Both diurnal and monthly changes in tidal range are reflected. Monthly ranges
readily demonstrate the closeness of the connection with offshore fracture zones.
Between 23 July 1970, and 15 August 1970, the high tides at Ras Tanura fluctuated
between a maximum of 2.4 m and a minimum of 1.8 m above Indian Spring low tide,
a range of 0.6 m. A synchronous well record from Sitra Island displayed a range of
0.13 m over the same period and coincided with these tidal fluctuations.
Observation wells further up gradient on the potentiometric surface and along the
Arabian Coast showed a more subdued reaction to tidal fluctuation. Well no.

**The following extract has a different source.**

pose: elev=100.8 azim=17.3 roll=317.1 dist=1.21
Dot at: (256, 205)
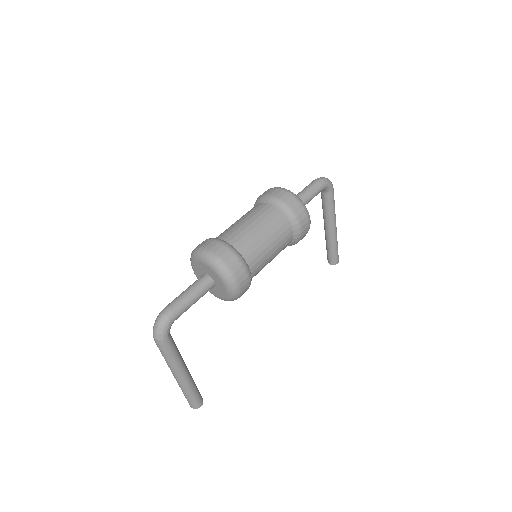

Q-14K at As-Sahik and well no. QWW-2 at Qatif, for example, reflected the strong
diurnal pattern of daily tides, but the maximum variation of the monthly tidal
cycle was less. The maximum range between high tides over the period of
measurement was 0.055 m or approximately half the variation noted for Sitra
Island. In addition to a dampening of the range of variation up gradient along the
potentiometric surface, a distinct time lag on the order of several days has been
suggested by Italconsult.
These data point to a more intense sea water connection in the vicinity of
Bahrain as influenced by submarine springs. Thus, the island’s springs seem to be
highly sensitive to changes in sea level. This condition may prove important for
Holocene studies. Long-term changes in sea level have been recognized in various
parts of the world and at least a third millennium B.C. high relative level has been
identified by al-Sayari and Zotl (1978), al-Asfour (1978), and Doornkamp, Brunsden,
and Jones (1980) for the gulf. By all accounts of the above writers, this high, albeit
relative, stand of sea level was ca. 2 m above the present. The anticipated effects
of such a change on the aquifers of Bahrain would be similar to a long-term high
tide, therefore long-term changes in sea level on the order of hundreds of years
may have reinforced or decreased the flow of surface springs on the islands. This
action may have affected agricultural use of artesian waters during historic times.